Texto extraído:
○ ○ ○ ○ ○ ○ ○

O projeto de lei que visa impedir o acesso de devedores de pensão alimentícia aos estádios de futebol e eventos esportivos até que a dívida seja quitada, atualmente em trâmite na Câmara Federal, tem uma versão ajustada à realidade do Pará.
A deputada estadual Lívia Duarte (PSOL) – filiada ao mesmo partido da autora do PL nacional, a deputada federal Sâmia Bomfim (PSOL/SP) – protocolou o projeto de lei que possui os mesmos fins na Assembleia Legislativa do Estado do Pará (Alepa), no fim de maio.
O projeto de lei de Sâmia pretende alterar o Código de Processo Civil e a Lei Geral do Esporte para criar restrições de lazer aos inadimplentes. Já a proposta de Lívia busca implementar medidas administrativas de cooperação para a proteção integral de crianças e adolescentes em situação de vulnerabilidade alimentar.
A repetição das ementas dos projetos federal e estadual se justifica no posicionamento político em prol da defesa de crianças e adolescentes, diante de casos em que os responsáveis – especialmente os pais – devem a pensão alimentícia dos filhos por períodos extensos.

○ ○ ○ ○ ○ ○ ○

Dados em estudo:
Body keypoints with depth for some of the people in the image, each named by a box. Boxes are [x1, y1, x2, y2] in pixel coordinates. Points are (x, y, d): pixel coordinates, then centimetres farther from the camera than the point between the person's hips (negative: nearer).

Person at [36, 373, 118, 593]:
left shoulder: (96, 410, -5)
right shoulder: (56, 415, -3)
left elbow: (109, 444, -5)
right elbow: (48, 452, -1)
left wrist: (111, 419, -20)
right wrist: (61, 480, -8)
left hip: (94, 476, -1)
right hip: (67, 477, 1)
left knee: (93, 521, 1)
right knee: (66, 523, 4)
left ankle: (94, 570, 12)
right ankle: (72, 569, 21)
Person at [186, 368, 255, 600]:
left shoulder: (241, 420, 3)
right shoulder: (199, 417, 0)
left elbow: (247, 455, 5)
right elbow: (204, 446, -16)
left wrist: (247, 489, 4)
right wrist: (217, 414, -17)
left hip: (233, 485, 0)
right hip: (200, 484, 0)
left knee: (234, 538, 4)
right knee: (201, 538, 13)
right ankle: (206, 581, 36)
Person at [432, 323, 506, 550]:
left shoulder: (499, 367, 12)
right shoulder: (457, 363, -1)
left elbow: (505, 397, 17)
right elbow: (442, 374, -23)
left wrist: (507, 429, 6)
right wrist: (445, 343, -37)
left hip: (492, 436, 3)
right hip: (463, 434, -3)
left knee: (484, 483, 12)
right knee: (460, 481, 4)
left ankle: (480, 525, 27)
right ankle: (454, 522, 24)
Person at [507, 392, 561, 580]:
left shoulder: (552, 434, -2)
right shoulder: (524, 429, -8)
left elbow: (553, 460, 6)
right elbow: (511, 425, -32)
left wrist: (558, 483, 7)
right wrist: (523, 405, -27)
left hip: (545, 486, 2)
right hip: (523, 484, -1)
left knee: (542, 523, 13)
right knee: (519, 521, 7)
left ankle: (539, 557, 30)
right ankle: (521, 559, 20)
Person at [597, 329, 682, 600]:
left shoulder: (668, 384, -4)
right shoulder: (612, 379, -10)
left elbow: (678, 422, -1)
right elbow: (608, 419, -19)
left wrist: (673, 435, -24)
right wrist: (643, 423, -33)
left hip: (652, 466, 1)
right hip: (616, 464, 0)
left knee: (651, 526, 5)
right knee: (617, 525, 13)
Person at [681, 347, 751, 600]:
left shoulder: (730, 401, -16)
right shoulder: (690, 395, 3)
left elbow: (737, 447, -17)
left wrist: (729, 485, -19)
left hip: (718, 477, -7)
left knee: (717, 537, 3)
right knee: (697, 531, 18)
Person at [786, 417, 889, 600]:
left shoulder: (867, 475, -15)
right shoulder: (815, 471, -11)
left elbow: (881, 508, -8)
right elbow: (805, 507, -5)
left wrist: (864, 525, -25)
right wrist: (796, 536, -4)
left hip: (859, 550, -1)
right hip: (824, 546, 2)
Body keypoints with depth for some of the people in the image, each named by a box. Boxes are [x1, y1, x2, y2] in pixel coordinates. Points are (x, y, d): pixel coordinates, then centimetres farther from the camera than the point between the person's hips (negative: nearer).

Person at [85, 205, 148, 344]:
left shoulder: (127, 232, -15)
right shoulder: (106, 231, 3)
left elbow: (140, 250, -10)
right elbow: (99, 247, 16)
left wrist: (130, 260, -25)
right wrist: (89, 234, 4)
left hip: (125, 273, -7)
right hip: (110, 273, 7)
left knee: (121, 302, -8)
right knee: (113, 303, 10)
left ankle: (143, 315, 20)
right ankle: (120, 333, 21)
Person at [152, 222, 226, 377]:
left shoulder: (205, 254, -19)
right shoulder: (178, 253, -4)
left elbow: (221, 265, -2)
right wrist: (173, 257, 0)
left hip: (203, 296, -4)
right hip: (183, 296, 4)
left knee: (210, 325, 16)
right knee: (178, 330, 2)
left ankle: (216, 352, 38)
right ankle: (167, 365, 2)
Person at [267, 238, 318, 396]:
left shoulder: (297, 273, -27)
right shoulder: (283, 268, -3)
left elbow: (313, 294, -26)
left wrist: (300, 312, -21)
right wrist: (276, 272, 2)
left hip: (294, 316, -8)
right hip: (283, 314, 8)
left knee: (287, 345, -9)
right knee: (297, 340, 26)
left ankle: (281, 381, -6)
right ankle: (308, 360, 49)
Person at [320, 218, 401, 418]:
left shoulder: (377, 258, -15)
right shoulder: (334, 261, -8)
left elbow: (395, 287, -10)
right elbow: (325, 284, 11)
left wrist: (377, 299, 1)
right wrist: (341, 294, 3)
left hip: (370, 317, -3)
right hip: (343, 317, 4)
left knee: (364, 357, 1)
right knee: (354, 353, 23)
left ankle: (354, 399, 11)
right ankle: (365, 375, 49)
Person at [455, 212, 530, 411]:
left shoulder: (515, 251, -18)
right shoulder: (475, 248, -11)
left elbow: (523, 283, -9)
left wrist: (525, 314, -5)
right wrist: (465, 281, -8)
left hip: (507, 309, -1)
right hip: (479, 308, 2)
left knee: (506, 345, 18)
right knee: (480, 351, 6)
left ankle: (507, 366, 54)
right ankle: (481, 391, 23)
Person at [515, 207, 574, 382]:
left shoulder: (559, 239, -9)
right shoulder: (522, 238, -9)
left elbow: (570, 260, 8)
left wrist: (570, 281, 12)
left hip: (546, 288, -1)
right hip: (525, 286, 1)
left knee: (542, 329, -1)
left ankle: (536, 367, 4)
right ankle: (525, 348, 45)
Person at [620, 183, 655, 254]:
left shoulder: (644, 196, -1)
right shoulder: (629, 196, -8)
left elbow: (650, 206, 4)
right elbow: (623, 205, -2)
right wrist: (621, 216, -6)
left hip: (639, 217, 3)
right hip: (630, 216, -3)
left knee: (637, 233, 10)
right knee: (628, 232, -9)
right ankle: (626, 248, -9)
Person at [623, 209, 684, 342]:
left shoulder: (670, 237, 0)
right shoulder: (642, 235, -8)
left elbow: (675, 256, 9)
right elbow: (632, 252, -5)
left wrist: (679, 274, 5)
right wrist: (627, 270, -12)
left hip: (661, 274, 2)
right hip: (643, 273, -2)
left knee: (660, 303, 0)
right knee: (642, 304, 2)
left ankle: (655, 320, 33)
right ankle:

○ ○ ○ ○ ○ ○ ○

Complete o seguinte:
#1 De acordo com o texto extraído, quando a deputada Lívia Duarte protocolou o projeto de lei na Assembleia Legislativa do Estado do Pará?
#2 Passe para o inglês esta frase do texto extraído: "O projeto de lei de Sâmia pretende alterar o Código de Processo Civil e a Lei Geral do Esporte para criar restrições de lazer aos inadimplentes."
#3 Dê continuidade ao texto sobre os projetos de lei contra devedores de pensão alimentícia, a partir da última frase apresentada.

Respostas fornecidas:
#1 No fim de maio.

#2 Sâmia's bill seeks to amend the Code of Civil Procedure and the General Sports Law to create leisure restrictions for defaulters.

#3
Ampliando a possibilidade de viabilização da proposta, parlamentares de outros estados, como Bahia e Rio de Janeiro, também protocolaram o mesmo projeto. No Pará, o PL veda o acesso dos inadimplentes a estádios, arenas esportivas, ginásios, complexos esportivos e outros espaços destinados à realização de eventos esportivos, culturais ou recreativos administrados pelo Estado.
O impedimento seria temporário até que os devedores comprovassem o pagamento da obrigação alimentar – sem divulgação pública, exposição vexatória e sem qualquer sanção penal ou civil.
Segundo a deputada Lívia Duarte, nas atividades parlamentares e visitas que realiza, são comuns os relatos de mães e responsáveis expostos a dificuldades severas em virtude da inadimplência reiterada de obrigações alimentares. “É uma situação que repercute diretamente nos direitos fundamentais de crianças e adolescentes, atingindo a alimentação, a dignidade, o desenvolvimento e a proteção integral”, afirma.